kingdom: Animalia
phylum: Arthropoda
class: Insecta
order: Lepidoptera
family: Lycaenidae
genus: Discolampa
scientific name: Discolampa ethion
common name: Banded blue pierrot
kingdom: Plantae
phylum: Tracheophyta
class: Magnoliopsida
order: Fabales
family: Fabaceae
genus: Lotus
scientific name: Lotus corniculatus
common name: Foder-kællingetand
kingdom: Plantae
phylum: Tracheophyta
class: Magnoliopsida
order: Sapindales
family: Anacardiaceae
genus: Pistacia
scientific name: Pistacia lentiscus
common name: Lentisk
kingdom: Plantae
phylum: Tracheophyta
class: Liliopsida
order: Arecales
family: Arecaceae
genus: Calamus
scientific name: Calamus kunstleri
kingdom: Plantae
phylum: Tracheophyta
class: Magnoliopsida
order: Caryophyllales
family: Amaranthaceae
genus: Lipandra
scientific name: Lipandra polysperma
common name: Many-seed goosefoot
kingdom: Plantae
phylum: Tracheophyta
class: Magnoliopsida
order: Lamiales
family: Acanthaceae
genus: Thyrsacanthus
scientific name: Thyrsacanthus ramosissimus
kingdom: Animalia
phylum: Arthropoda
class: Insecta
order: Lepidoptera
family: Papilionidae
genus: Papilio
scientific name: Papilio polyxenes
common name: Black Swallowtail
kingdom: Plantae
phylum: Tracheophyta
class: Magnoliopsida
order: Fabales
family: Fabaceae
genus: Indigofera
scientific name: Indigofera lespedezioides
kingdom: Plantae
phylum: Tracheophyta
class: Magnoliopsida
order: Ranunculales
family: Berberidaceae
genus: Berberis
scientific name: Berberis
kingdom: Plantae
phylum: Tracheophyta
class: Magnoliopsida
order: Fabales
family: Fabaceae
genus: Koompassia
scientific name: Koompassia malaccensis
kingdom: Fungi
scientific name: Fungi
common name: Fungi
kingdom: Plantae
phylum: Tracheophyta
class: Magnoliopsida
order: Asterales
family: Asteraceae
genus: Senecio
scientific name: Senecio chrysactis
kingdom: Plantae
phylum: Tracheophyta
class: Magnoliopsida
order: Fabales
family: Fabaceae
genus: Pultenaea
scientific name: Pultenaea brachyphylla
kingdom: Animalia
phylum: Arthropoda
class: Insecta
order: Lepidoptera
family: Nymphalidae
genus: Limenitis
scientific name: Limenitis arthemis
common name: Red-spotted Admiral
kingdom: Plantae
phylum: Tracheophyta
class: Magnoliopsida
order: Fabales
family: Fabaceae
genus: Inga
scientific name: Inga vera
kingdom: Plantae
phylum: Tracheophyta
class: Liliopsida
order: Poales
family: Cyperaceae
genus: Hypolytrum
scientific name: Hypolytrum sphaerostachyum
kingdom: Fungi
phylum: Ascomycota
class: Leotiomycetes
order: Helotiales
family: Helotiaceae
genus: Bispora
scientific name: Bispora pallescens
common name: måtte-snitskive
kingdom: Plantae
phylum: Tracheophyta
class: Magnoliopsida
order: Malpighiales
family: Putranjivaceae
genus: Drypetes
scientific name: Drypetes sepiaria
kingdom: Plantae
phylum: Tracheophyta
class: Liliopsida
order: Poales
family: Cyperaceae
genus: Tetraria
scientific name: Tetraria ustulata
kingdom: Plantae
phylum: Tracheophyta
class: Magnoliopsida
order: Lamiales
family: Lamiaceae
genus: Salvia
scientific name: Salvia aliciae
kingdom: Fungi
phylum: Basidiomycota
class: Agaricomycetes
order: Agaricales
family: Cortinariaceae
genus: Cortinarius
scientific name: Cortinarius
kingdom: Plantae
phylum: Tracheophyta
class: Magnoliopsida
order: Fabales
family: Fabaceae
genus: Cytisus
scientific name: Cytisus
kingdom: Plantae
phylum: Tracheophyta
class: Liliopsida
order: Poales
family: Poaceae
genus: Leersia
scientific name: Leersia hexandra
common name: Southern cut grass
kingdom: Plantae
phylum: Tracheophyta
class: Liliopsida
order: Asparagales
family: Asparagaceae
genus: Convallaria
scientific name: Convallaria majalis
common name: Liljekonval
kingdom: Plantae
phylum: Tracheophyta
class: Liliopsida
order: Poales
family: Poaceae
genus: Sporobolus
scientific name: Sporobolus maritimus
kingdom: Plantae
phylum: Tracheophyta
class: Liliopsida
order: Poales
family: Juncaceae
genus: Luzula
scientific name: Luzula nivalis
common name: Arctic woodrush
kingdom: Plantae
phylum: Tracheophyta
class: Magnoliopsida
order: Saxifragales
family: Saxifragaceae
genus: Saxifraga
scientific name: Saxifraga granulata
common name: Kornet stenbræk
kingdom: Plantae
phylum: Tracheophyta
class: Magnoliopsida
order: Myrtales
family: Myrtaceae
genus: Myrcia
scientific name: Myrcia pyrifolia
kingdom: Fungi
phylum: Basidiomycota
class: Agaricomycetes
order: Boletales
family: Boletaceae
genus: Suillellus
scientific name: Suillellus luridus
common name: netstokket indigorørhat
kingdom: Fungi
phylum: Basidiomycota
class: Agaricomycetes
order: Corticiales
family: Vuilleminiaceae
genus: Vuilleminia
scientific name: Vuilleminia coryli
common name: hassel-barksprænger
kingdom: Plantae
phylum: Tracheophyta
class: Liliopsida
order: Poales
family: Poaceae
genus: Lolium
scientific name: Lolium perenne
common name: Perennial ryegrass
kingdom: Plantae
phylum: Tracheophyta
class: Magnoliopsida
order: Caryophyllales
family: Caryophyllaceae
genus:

=== SHORT PROBLEM ===
Reproduce every line of the material above verbatim.

=== REPLY ===
kingdom: Animalia
phylum: Arthropoda
class: Insecta
order: Lepidoptera
family: Lycaenidae
genus: Discolampa
scientific name: Discolampa ethion
common name: Banded blue pierrot
kingdom: Plantae
phylum: Tracheophyta
class: Magnoliopsida
order: Fabales
family: Fabaceae
genus: Lotus
scientific name: Lotus corniculatus
common name: Foder-kællingetand
kingdom: Plantae
phylum: Tracheophyta
class: Magnoliopsida
order: Sapindales
family: Anacardiaceae
genus: Pistacia
scientific name: Pistacia lentiscus
common name: Lentisk
kingdom: Plantae
phylum: Tracheophyta
class: Liliopsida
order: Arecales
family: Arecaceae
genus: Calamus
scientific name: Calamus kunstleri
kingdom: Plantae
phylum: Tracheophyta
class: Magnoliopsida
order: Caryophyllales
family: Amaranthaceae
genus: Lipandra
scientific name: Lipandra polysperma
common name: Many-seed goosefoot
kingdom: Plantae
phylum: Tracheophyta
class: Magnoliopsida
order: Lamiales
family: Acanthaceae
genus: Thyrsacanthus
scientific name: Thyrsacanthus ramosissimus
kingdom: Animalia
phylum: Arthropoda
class: Insecta
order: Lepidoptera
family: Papilionidae
genus: Papilio
scientific name: Papilio polyxenes
common name: Black Swallowtail
kingdom: Plantae
phylum: Tracheophyta
class: Magnoliopsida
order: Fabales
family: Fabaceae
genus: Indigofera
scientific name: Indigofera lespedezioides
kingdom: Plantae
phylum: Tracheophyta
class: Magnoliopsida
order: Ranunculales
family: Berberidaceae
genus: Berberis
scientific name: Berberis
kingdom: Plantae
phylum: Tracheophyta
class: Magnoliopsida
order: Fabales
family: Fabaceae
genus: Koompassia
scientific name: Koompassia malaccensis
kingdom: Fungi
scientific name: Fungi
common name: Fungi
kingdom: Plantae
phylum: Tracheophyta
class: Magnoliopsida
order: Asterales
family: Asteraceae
genus: Senecio
scientific name: Senecio chrysactis
kingdom: Plantae
phylum: Tracheophyta
class: Magnoliopsida
order: Fabales
family: Fabaceae
genus: Pultenaea
scientific name: Pultenaea brachyphylla
kingdom: Animalia
phylum: Arthropoda
class: Insecta
order: Lepidoptera
family: Nymphalidae
genus: Limenitis
scientific name: Limenitis arthemis
common name: Red-spotted Admiral
kingdom: Plantae
phylum: Tracheophyta
class: Magnoliopsida
order: Fabales
family: Fabaceae
genus: Inga
scientific name: Inga vera
kingdom: Plantae
phylum: Tracheophyta
class: Liliopsida
order: Poales
family: Cyperaceae
genus: Hypolytrum
scientific name: Hypolytrum sphaerostachyum
kingdom: Fungi
phylum: Ascomycota
class: Leotiomycetes
order: Helotiales
family: Helotiaceae
genus: Bispora
scientific name: Bispora pallescens
common name: måtte-snitskive
kingdom: Plantae
phylum: Tracheophyta
class: Magnoliopsida
order: Malpighiales
family: Putranjivaceae
genus: Drypetes
scientific name: Drypetes sepiaria
kingdom: Plantae
phylum: Tracheophyta
class: Liliopsida
order: Poales
family: Cyperaceae
genus: Tetraria
scientific name: Tetraria ustulata
kingdom: Plantae
phylum: Tracheophyta
class: Magnoliopsida
order: Lamiales
family: Lamiaceae
genus: Salvia
scientific name: Salvia aliciae
kingdom: Fungi
phylum: Basidiomycota
class: Agaricomycetes
order: Agaricales
family: Cortinariaceae
genus: Cortinarius
scientific name: Cortinarius
kingdom: Plantae
phylum: Tracheophyta
class: Magnoliopsida
order: Fabales
family: Fabaceae
genus: Cytisus
scientific name: Cytisus
kingdom: Plantae
phylum: Tracheophyta
class: Liliopsida
order: Poales
family: Poaceae
genus: Leersia
scientific name: Leersia hexandra
common name: Southern cut grass
kingdom: Plantae
phylum: Tracheophyta
class: Liliopsida
order: Asparagales
family: Asparagaceae
genus: Convallaria
scientific name: Convallaria majalis
common name: Liljekonval
kingdom: Plantae
phylum: Tracheophyta
class: Liliopsida
order: Poales
family: Poaceae
genus: Sporobolus
scientific name: Sporobolus maritimus
kingdom: Plantae
phylum: Tracheophyta
class: Liliopsida
order: Poales
family: Juncaceae
genus: Luzula
scientific name: Luzula nivalis
common name: Arctic woodrush
kingdom: Plantae
phylum: Tracheophyta
class: Magnoliopsida
order: Saxifragales
family: Saxifragaceae
genus: Saxifraga
scientific name: Saxifraga granulata
common name: Kornet stenbræk
kingdom: Plantae
phylum: Tracheophyta
class: Magnoliopsida
order: Myrtales
family: Myrtaceae
genus: Myrcia
scientific name: Myrcia pyrifolia
kingdom: Fungi
phylum: Basidiomycota
class: Agaricomycetes
order: Boletales
family: Boletaceae
genus: Suillellus
scientific name: Suillellus luridus
common name: netstokket indigorørhat
kingdom: Fungi
phylum: Basidiomycota
class: Agaricomycetes
order: Corticiales
family: Vuilleminiaceae
genus: Vuilleminia
scientific name: Vuilleminia coryli
common name: hassel-barksprænger
kingdom: Plantae
phylum: Tracheophyta
class: Liliopsida
order: Poales
family: Poaceae
genus: Lolium
scientific name: Lolium perenne
common name: Perennial ryegrass
kingdom: Plantae
phylum: Tracheophyta
class: Magnoliopsida
order: Caryophyllales
family: Caryophyllaceae
genus:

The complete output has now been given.